Bush acquitted himself well during the incident. He has crashed on his mountain bike a few times and choked on a pretzel, but even reluctant historians will have to acknowledge that his athletic side has proven helpful at several crucial moments during the war on terror. Before the eyes of the world, as Mark Steyn has written, he was able to throw out first pitches at baseball games effectively and now he has calmly dodged Zaidi's pair of shoes.
The Secret Service, however, looked pretty leaden. What happens to an agent who fails to take a shoe for the president? A kernel of a Clint Eastwood-style movie might be contained in this. Zaidi was screened, according to the Secret Service, but perhaps a more astute team would have looked into his eyes and seen his sole. That he managed to get two throws in, with only Maliki's hand to protect Bush, is astonishing.
Heretofore Helen Thomas and Adam Clymer had posed the greatest threats to Bush. But how could he have anticipated this burst of media bias? An administration famous for requiring passengers to take off shoes before boarding planes will now have to ask reporters to do the same before asking questions.
The thrown shoe holds great cultural significance, according to the press. It signifies that Bush is regarded by the Arab world as lower than the dirt on Zaidi's shoes. "It is the farewell kiss, you dog," Zaidi yelled.
Like a phone thrown down, a thrown shoe does offer a note of finality to a relationship gone awry, and Bush's press relations have been marked by nothing if not rancor. "Throwing the shoes at Bush was the best goodbye kiss ever," Musa Barhoumeh, editor of Jordan's independent Al-Gahd Arabic newspaper, told AFP. It vividly "expresses how Iraqis and other Arabs hate Bush."

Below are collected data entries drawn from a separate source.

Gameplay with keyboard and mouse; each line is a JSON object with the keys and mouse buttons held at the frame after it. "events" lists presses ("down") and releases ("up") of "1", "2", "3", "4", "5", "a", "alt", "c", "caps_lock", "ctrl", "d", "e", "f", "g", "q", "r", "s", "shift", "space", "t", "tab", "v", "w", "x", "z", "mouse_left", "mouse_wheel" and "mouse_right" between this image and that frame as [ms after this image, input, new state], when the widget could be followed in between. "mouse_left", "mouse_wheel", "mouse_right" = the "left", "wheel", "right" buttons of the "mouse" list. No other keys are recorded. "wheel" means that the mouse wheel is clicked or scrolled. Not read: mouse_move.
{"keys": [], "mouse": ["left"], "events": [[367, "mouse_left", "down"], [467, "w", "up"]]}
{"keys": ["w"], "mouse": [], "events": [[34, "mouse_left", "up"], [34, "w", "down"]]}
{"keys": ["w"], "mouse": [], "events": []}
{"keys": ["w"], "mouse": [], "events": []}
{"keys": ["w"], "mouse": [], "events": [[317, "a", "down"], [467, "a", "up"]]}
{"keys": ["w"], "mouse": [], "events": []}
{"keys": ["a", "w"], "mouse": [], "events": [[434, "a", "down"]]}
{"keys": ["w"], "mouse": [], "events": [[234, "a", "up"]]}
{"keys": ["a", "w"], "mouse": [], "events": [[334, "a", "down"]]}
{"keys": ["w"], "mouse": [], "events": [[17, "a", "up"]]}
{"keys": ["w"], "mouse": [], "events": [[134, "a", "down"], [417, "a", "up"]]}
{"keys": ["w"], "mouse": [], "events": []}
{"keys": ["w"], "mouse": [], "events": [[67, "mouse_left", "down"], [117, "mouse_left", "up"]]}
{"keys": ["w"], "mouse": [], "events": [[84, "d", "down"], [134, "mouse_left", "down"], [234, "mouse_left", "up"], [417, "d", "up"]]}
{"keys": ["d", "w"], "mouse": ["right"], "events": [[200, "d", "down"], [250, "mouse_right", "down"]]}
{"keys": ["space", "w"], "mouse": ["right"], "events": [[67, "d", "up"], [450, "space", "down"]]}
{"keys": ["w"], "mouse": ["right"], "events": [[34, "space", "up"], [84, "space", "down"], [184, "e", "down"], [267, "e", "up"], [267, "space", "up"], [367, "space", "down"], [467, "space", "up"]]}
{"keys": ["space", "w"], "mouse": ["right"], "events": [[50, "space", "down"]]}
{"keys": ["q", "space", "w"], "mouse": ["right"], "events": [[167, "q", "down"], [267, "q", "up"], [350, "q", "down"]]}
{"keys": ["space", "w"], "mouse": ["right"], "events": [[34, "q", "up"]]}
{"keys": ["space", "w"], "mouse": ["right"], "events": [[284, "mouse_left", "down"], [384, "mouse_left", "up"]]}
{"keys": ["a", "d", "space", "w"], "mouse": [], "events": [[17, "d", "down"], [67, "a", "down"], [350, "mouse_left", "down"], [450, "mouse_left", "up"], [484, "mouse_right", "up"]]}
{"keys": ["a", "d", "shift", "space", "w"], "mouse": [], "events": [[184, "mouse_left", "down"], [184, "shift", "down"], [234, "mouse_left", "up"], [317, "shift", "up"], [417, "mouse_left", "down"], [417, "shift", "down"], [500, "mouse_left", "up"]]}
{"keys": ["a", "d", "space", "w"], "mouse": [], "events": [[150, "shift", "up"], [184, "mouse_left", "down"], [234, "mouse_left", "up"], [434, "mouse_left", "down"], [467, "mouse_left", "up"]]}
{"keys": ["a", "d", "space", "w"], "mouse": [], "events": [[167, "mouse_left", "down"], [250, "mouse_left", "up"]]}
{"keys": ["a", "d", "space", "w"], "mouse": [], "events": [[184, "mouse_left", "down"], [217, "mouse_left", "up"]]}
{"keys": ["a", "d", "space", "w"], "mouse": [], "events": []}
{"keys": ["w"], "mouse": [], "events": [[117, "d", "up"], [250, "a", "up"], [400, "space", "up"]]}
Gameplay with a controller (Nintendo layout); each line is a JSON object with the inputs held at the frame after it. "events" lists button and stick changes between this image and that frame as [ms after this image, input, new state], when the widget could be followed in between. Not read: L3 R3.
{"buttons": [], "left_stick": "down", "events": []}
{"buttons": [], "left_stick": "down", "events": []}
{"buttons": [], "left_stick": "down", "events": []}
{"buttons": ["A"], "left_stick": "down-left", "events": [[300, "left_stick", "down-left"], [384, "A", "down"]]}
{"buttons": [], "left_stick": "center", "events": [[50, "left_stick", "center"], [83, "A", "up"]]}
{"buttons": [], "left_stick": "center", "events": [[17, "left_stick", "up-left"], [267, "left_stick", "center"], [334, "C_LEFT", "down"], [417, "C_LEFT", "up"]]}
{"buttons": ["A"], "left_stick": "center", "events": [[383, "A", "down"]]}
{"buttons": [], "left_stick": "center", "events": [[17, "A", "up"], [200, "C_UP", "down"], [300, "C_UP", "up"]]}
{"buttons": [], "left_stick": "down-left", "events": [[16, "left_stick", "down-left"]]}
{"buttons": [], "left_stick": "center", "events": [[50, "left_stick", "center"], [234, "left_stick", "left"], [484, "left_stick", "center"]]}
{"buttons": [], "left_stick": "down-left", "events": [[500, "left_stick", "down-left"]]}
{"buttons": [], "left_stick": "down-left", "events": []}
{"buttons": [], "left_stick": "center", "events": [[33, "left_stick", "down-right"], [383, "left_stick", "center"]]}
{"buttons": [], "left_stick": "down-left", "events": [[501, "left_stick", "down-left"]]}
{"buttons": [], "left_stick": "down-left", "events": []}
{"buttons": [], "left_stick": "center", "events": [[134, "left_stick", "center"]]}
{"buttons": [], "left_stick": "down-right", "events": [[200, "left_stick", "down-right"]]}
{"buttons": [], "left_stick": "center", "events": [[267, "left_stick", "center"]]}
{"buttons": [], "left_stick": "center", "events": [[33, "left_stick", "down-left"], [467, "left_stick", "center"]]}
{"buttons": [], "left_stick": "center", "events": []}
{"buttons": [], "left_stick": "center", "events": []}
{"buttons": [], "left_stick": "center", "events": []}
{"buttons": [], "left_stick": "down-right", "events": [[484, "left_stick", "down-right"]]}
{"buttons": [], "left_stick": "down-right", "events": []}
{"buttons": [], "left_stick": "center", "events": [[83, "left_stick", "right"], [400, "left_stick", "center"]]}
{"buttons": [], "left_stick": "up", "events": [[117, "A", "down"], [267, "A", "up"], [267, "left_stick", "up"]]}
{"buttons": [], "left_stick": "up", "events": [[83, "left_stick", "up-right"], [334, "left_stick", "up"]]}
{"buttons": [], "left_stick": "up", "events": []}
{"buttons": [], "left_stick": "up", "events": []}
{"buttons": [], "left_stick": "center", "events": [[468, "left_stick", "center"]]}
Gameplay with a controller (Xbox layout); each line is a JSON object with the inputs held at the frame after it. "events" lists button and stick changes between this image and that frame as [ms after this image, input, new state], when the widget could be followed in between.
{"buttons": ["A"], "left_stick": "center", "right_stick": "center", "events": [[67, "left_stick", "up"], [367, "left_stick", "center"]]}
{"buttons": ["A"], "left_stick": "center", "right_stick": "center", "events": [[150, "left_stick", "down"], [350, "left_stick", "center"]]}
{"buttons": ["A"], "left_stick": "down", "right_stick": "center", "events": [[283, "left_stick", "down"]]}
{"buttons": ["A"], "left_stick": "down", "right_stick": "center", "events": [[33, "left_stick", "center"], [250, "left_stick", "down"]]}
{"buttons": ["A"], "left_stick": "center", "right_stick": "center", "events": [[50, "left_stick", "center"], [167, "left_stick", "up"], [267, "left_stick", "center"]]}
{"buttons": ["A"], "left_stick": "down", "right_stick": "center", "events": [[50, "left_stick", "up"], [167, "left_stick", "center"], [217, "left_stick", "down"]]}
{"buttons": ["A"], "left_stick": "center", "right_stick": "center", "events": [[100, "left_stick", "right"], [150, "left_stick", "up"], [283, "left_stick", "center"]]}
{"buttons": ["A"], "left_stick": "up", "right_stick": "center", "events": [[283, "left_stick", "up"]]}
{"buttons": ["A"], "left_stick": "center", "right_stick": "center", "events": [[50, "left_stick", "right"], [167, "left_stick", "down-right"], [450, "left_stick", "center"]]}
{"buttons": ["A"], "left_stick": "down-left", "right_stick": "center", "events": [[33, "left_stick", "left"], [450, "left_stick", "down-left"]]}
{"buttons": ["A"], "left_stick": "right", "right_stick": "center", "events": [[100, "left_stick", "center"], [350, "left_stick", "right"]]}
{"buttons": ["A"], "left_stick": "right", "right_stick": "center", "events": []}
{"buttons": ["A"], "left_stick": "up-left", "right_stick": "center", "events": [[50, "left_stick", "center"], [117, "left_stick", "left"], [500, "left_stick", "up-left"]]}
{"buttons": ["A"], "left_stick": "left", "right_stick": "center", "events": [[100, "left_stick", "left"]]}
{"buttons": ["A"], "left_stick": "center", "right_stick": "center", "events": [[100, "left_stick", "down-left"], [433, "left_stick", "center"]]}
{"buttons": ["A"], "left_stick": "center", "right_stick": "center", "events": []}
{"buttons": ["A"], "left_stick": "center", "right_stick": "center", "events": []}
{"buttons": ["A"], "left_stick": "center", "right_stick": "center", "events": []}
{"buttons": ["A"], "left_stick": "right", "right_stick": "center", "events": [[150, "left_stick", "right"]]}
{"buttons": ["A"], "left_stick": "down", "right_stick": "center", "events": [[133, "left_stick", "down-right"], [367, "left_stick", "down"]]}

Western freedoms, however, do come in handy at times, and Zaidi's editorial bosses are busy invoking them to call for his release from jail. "Al-Baghdadia television demands that the Iraqi authorities immediately release their stringer Muntazer al-Zaidi, in line with the democracy and freedom of expression that the American authorities promised the Iraqi people," they announced in a statement. "Any measures against Muntazer will be considered the acts of a dictatorial regime."
The beneficiaries of Bush's "freedom agenda" once lifted blue fingers (after voting) to celebrate the new Iraq. But historians in tallying up his legacy are more likely to record with enthusiasm Zaidi's thrown shoe.